Anche il più calmo di noi si può sentire stuzzicato a superare i propri limiti. Vi presentiamo un argomento che di sicuro può fare da miccia. Basta un’occhiatina a questa pagina del supplemento Medicina di Repubblica di qualche giorno fa per capire di cosa stiamo parlando.
L’articolista racconta dell’abituale presenza del pianista (nonché biologo cellulare) Emiliano Toso e del suo strumento in una sala operatoria di Roma durante gli interventi di procreazione assistita con l’innesto di embrioni fecondati. Benissimo: che un po’ di musica possa mettere a suo agio il chirurgo è un fatto, ma quello che si accenna, anche se con molta prudenza, nell’articolo è che la musica stessa, e precisiamo, con il la del pianoforte accordato a 432 Hz (come all’epoca di Mozart), potrebbe convincere l’embrione ad attaccarsi meglio all’utero. Ecco, questo ci avvicina ai limiti di cui sopra.
In passato abbiamo letto di mucche che producevano più latte e di qualità migliore se nella stalla era diffuso, diciamo, Beethoven invece che Wagner.

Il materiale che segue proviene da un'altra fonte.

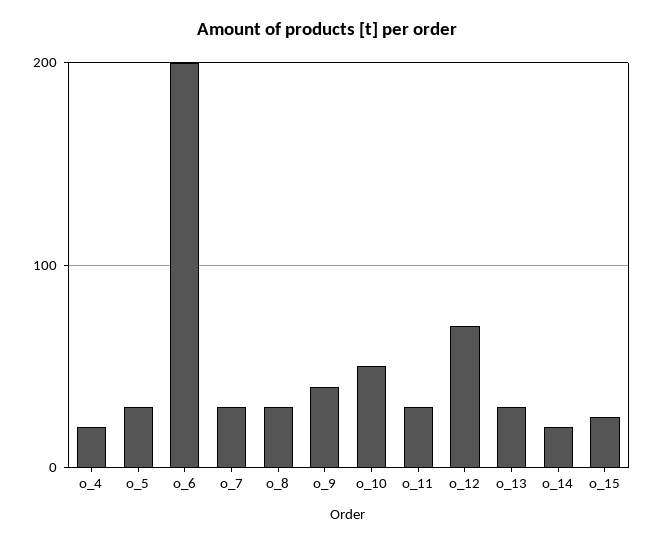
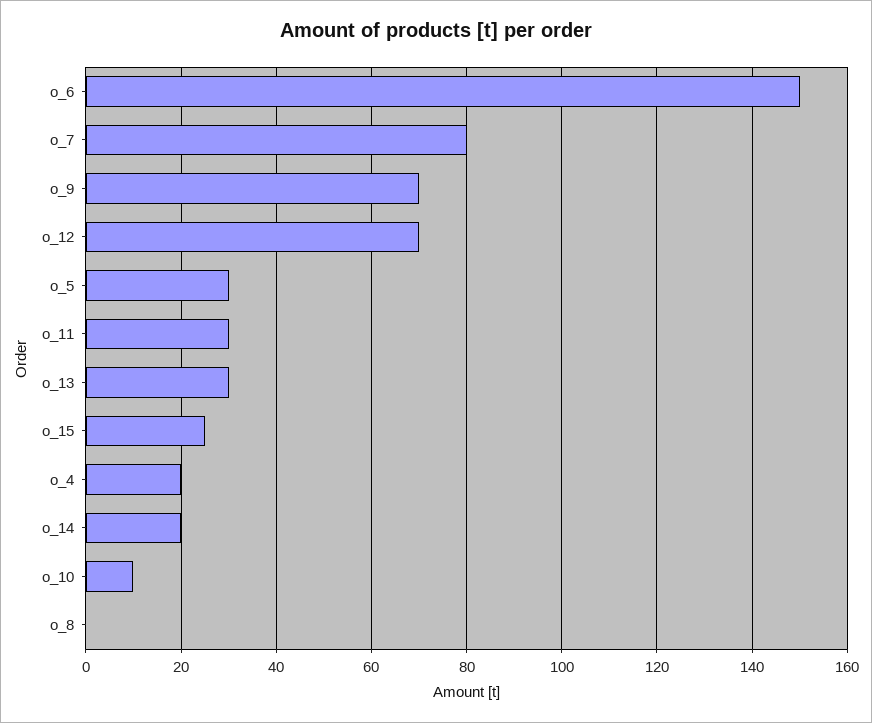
  {
    "o_4": 20,
    "o_5": 30,
-   "o_6": 200,
+   "o_6": 150,
-   "o_7": 30,
+   "o_7": 80,
-   "o_8": 30,
+   "o_8": 0,
-   "o_9": 40,
+   "o_9": 70,
-   "o_10": 50,
+   "o_10": 10,
    "o_11": 30,
    "o_12": 70,
    "o_13": 30,
    "o_14": 20,
    "o_15": 25
  }

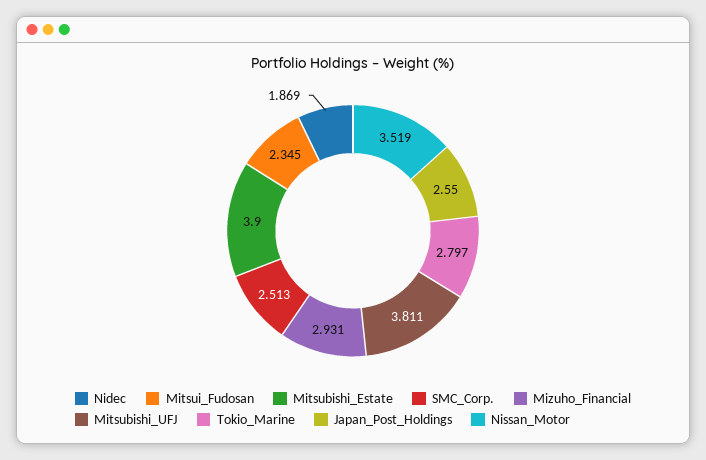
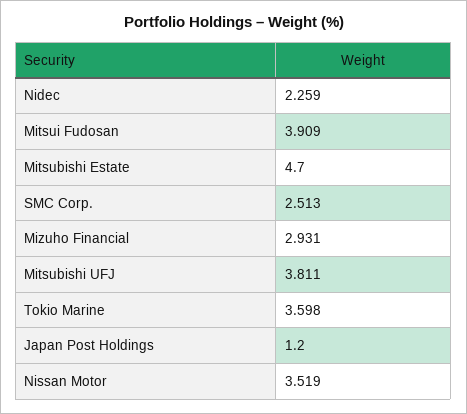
  {
-   "Nidec": 1.869,
+   "Nidec": 2.259,
-   "Mitsui_Fudosan": 2.345,
+   "Mitsui_Fudosan": 3.909,
-   "Mitsubishi_Estate": 3.9,
+   "Mitsubishi_Estate": 4.7,
    "SMC_Corp.": 2.513,
    "Mizuho_Financial": 2.931,
    "Mitsubishi_UFJ": 3.811,
-   "Tokio_Marine": 2.797,
+   "Tokio_Marine": 3.598,
-   "Japan_Post_Holdings": 2.55,
+   "Japan_Post_Holdings": 1.2,
    "Nissan_Motor": 3.519
  }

Abbiamo sentito raccontare di una certa lattuga che cresceva più rigogliosa in una serra sonorizzata, anche se i giardinieri non avevano ancora scoperto se era meglio la classica o il rock.
Stupefacente. Ma la musica è un fatto di cultura, di studio, di consapevolezza; perfino l’uomo primitivo quando sbatteva insieme due pietre ricavandone un ritmo, non lo faceva a caso. Ci metteva dentro cervello, cuore e anche un pizzico di tecnica.

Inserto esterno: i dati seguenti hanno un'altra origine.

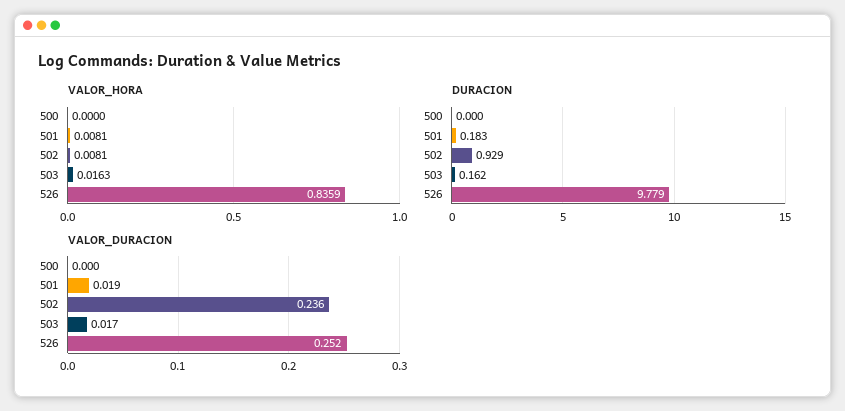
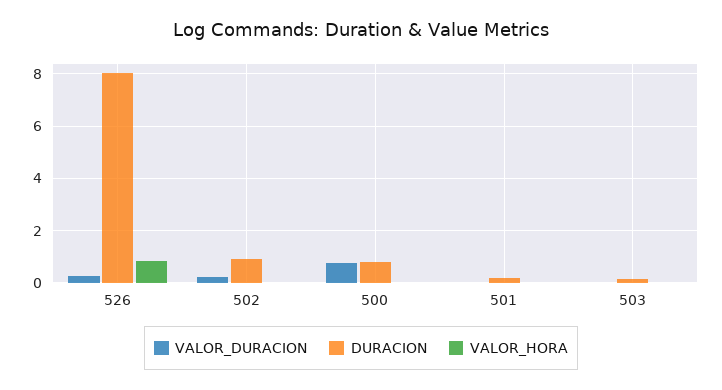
  {
    "VALOR_HORA": {
      "500": 0,
      "501": 0.0081,
      "502": 0.0081,
      "503": 0.0163,
      "526": 0.8359
    },
    "DURACION": {
-     "500": 0,
+     "500": 0.75,
      "501": 0.183,
      "502": 0.929,
      "503": 0.162,
-     "526": 9.779
+     "526": 8
    },
    "VALOR_DURACION": {
-     "500": 0,
+     "500": 0.75,
      "501": 0.019,
      "502": 0.236,
      "503": 0.017,
      "526": 0.252
    }
  }

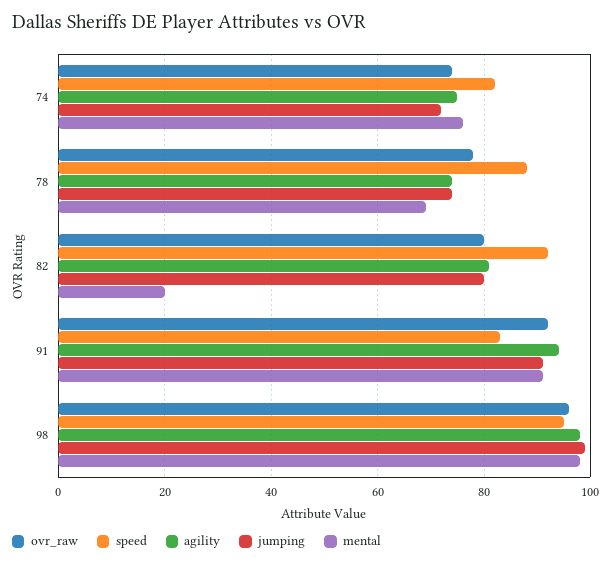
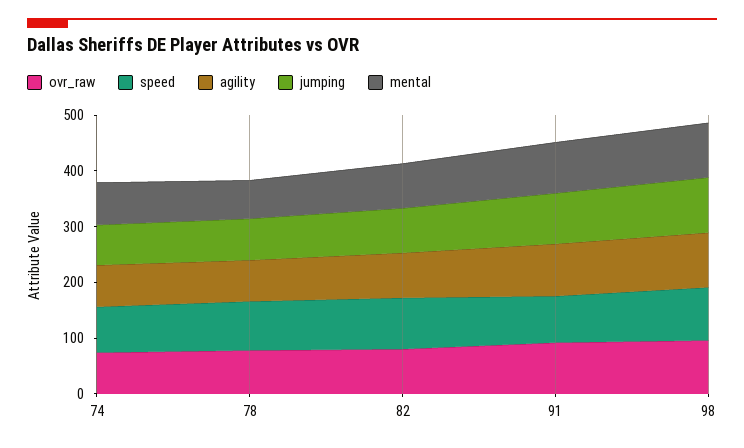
  {
    "ovr_raw": {
      "74": 75,
      "78": 80,
      "82": 80,
      "91": 90,
      "98": 95
    },
    "speed": {
      "74": 80,
      "78": 90,
      "82": 90,
      "91": 85,
      "98": 95
    },
    "agility": {
      "74": 75,
      "78": 75,
      "82": 80,
      "91": 95,
      "98": 100
    },
    "jumping": {
      "74": 70,
      "78": 75,
      "82": 80,
      "91": 90,
      "98": 100
    },
    "mental": {
      "74": 75,
      "78": 70,
-     "82": 20,
+     "82": 80,
      "91": 90,
      "98": 100
    }
  }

Quindi la prima domanda, ovvia, che viene in mente è: dove ha studiato la mucca per capire e soprattutto apprezzare la differenza fra Beethoven e Wagner; e come fa la lattuga a sentire la musica se le orecchie non le ha. E, se è per questo, non ha neanche l’elaboratore centrale, altrimenti noto come cervello. E non ce l’ha neanche l’embrione: anche se magari da grande diventerà un famoso critico musicale, per ora è solo un grumo di cellule.
Galline, pecore, cavolfiori e vongole, come riescono a distinguere fra una serie di vibrazioni organizzate, che sono musica, e un Black and Decker che produce anche lui vibrazioni, che però musica non sono?
Se invece le balzane teorie che abbiamo appena esplorato avessero un fondamento, sta a vedere che il bum bum dei bassi nella disco music, che in genere marciano sui 60 battiti di metronomo (più o meno sincroni al ritmo cardiaco di una persona media) e che ci tormentano dai locali sotto casa nelle più accese notti di movida, potrebbero rivelarsi un valido sostituto del pacemaker.
Bisognerebbe appurare se i ventricoli e le coronarie riescono a sentirli e soprattutto capirli, questi bum bum.
Sarebbe una bella svolta nella cardiologia.